# Monkey Mag



## LittleBear (Mar 24, 2012)

3/4" neo magnet sphere wrapped it in para-cord with a monkey fist knot and decorated with a lanyard knot, holds 50 3/8" bb's securely enough that you can twirl it by the cord without loosing one. Will hold 1/2" bb's but not as securely would need a thinner wrap, leather lacing might be nice.


















For larger balls I made this one with a 1/2" x 2" diametric neo magnet cylinder.









Diametric magnet so it holds the bb's along the length of the cylinder, rated at 50+ lbs, without bb's it's a bit strong to walk around the shop/garage/house with it tends to reach out and grab unsuspecting metal objects.


----------



## newconvert (Dec 12, 2011)

yup the monkey bawlz work well for wrapping magnets as an ammo holder as long as the magnets arent too strong, its a beach fighting to get your ammo off, i had the type you show in the second photo, but i just use it at work now for when i get the dropsies, they are a bit to strong to be practical. plus they are expensive. i think i payed $35 from mcmaster-carr?

seeing your post brought back memories, my son and his friends used the monkey bawlz as a sap/magnet.


----------



## LittleBear (Mar 24, 2012)

Ouch, the 1/2" x 2" cylinder only cost me $6.95. Out of the two I like 3/8" ammo and the paracord wrapped sphere the best, it actually holds more 3/8" bb's than the cylinder, but I wanted something to hold larger balls securely in the woods.


----------



## newconvert (Dec 12, 2011)

where did you get the 2"er?


----------



## LittleBear (Mar 24, 2012)

Magnet4less dot com


----------



## e~shot (Jun 3, 2010)

Cool, good job buddy!


----------



## Jaxter (Jan 23, 2012)

nice


----------



## Jakerock (Mar 8, 2012)

lbspd said:


> Magnet4less dot com


----------



## newconvert (Dec 12, 2011)

Jakerock said:


> Magnet4less dot com











[/quote]oh your so funny hehehehehehhehe


----------



## Jakerock (Mar 8, 2012)

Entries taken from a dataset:
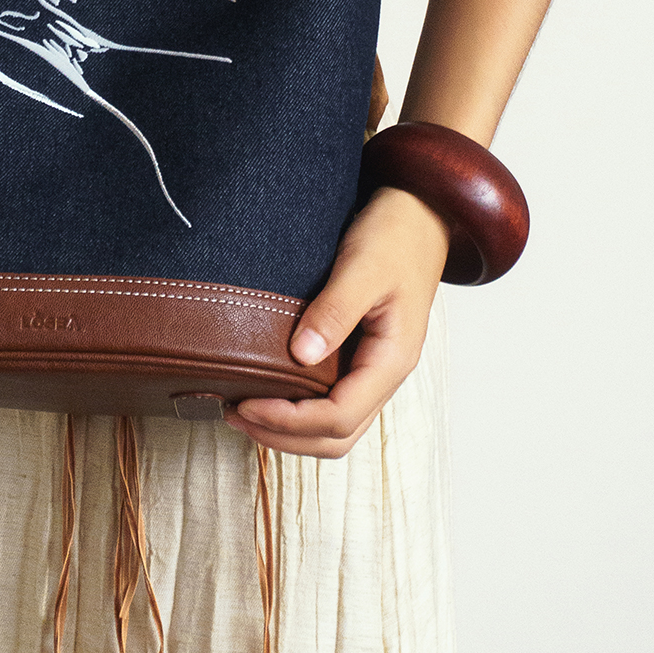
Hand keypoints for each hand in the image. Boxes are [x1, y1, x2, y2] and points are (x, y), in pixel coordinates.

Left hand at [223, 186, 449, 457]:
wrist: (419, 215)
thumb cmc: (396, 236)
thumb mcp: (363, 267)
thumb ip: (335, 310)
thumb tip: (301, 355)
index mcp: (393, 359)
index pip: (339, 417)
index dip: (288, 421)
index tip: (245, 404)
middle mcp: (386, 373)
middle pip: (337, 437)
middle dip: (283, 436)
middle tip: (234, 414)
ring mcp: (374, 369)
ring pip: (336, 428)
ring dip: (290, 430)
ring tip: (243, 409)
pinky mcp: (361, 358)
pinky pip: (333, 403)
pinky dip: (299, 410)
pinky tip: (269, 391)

* * *

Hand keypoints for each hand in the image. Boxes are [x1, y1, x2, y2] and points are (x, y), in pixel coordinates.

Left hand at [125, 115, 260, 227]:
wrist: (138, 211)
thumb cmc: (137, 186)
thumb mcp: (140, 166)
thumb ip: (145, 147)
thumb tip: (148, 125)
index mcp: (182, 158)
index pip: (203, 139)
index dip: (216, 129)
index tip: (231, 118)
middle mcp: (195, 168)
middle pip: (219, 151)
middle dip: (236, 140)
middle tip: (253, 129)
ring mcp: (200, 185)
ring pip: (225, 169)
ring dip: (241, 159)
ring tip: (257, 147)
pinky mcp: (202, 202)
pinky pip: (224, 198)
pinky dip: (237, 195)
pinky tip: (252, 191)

Task directions: Repeat the magnet ammo holder thread from "yup the monkey" up to and including "in the woods.", substituting "rod" for "cylinder". These entries come from a separate source.

Task solution:
yup the monkey bawlz work well for wrapping magnets as an ammo holder as long as the magnets arent too strong, its a beach fighting to get your ammo off, i had the type you show in the second photo, but i just use it at work now for when i get the dropsies, they are a bit to strong to be practical. plus they are expensive. i think i payed $35 from mcmaster-carr?

seeing your post brought back memories, my son and his friends used the monkey bawlz as a sap/magnet.


----------



## LittleBear (Mar 24, 2012)

Ouch, the 1/2" x 2" rod only cost me $6.95. Out of the two I like 3/8" ammo and the paracord wrapped sphere the best, it actually holds more 3/8" bb's than the rod, but I wanted something to hold larger balls securely in the woods.